*** Opening of Selected extract ***
This makes it easy to review what happened inside the agent and debug if needed.

note

If thought is None or empty, it simply means: The agent did not generate any internal reasoning (it moved straight from input to output).

task is not used when the user sends a message directly to an agent.

Example usage:

response.data["intermediate_steps"]
Show output

Tracing team agent executions

Team agents extend this behavior by orchestrating multiple user-defined agents and micro agents (mentalists, inspectors, orchestrators, feedback combiners).

When you run a team agent, the system returns a ModelResponse containing:

  • input: The original input and parameters.
  • output: Final structured answer.
  • session_id: Session ID for multi-step traces.
  • intermediate_steps:
    • Micro agent actions (e.g., mentalist planning, inspector reviews, feedback combinations)
    • Each step run by different agents (Lead Finder, Lead Analyzer, etc.)
    • Tool usage and reasoning
  • execution_stats: Overall run time, credits consumed, API calls made, breakdowns per agent and micro agent.
  • plan: Describes the intended execution flow: a sequence of tasks, assigned agents (workers), and their expected outcomes.
*** Close of Selected extract ***
Requirement A: Print the agent tracing excerpt above verbatim, in full.
*** Opening of Records for this task ***
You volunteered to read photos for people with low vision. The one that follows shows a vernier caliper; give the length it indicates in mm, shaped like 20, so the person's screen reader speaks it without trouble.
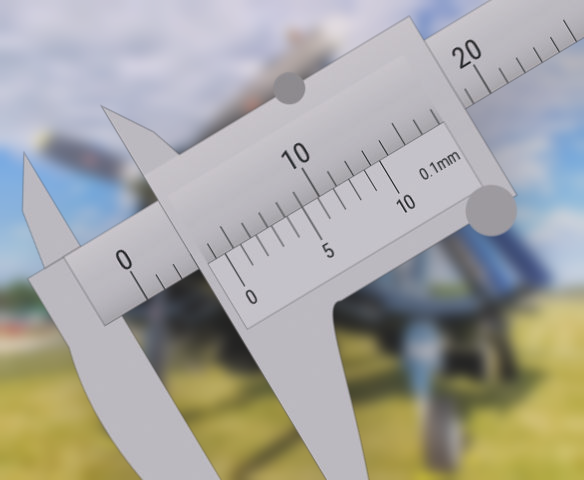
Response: 4.5
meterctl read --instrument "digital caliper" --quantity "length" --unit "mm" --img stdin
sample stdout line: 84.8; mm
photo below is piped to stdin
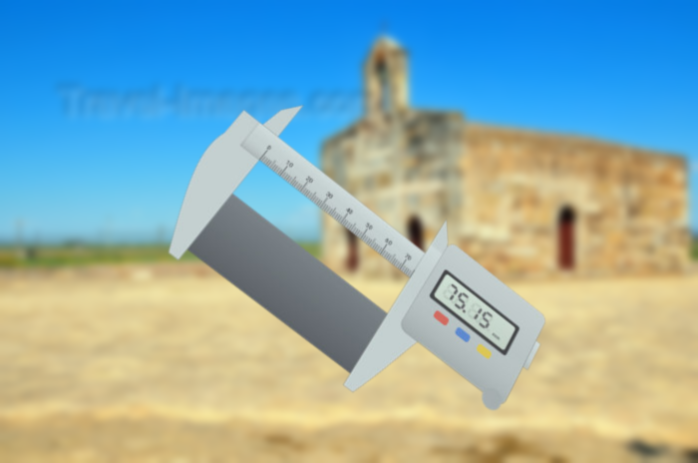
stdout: 75.15; mm
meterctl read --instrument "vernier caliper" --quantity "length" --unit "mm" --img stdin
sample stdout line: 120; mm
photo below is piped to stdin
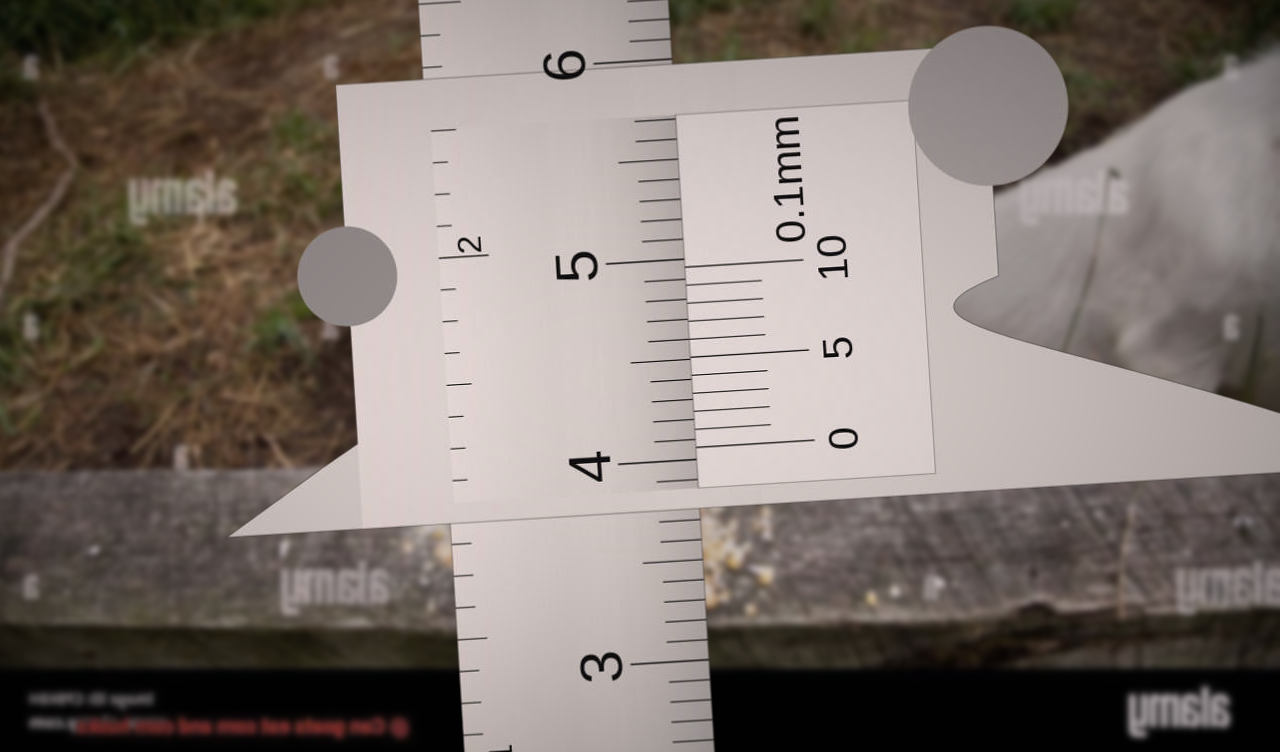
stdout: 40.6; mm
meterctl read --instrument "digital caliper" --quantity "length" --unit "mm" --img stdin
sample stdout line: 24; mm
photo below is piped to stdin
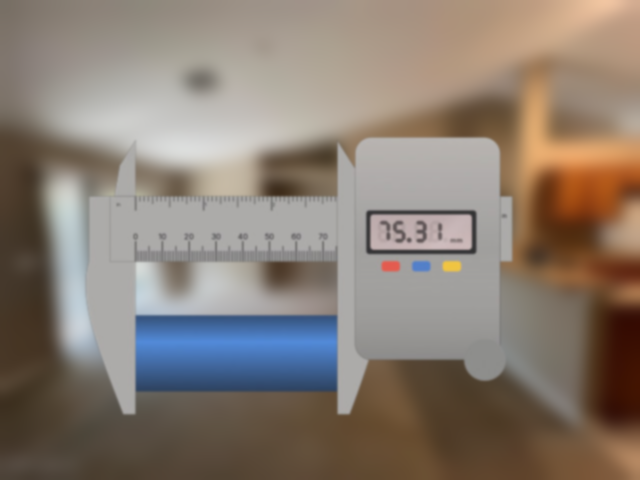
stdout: 75.31; mm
*** Close of Records for this task ***
Requirement B: Output the entries verbatim from their very first line down to the line containing "Response: 4.5", both ends included, and leave the pictures out of your answer.

Exercise answer A:
This makes it easy to review what happened inside the agent and debug if needed.

note

If thought is None or empty, it simply means: The agent did not generate any internal reasoning (it moved straight from input to output).

task is not used when the user sends a message directly to an agent.

Example usage:

response.data["intermediate_steps"]
Show output

Tracing team agent executions

Team agents extend this behavior by orchestrating multiple user-defined agents and micro agents (mentalists, inspectors, orchestrators, feedback combiners).

When you run a team agent, the system returns a ModelResponse containing:

  • input: The original input and parameters.
  • output: Final structured answer.
  • session_id: Session ID for multi-step traces.
  • intermediate_steps:
    • Micro agent actions (e.g., mentalist planning, inspector reviews, feedback combinations)
    • Each step run by different agents (Lead Finder, Lead Analyzer, etc.)
    • Tool usage and reasoning
  • execution_stats: Overall run time, credits consumed, API calls made, breakdowns per agent and micro agent.
  • plan: Describes the intended execution flow: a sequence of tasks, assigned agents (workers), and their expected outcomes.

Exercise answer B:
You volunteered to read photos for people with low vision. The one that follows shows a vernier caliper; give the length it indicates in mm, shaped like 20, so the person's screen reader speaks it without trouble.
Response: 4.5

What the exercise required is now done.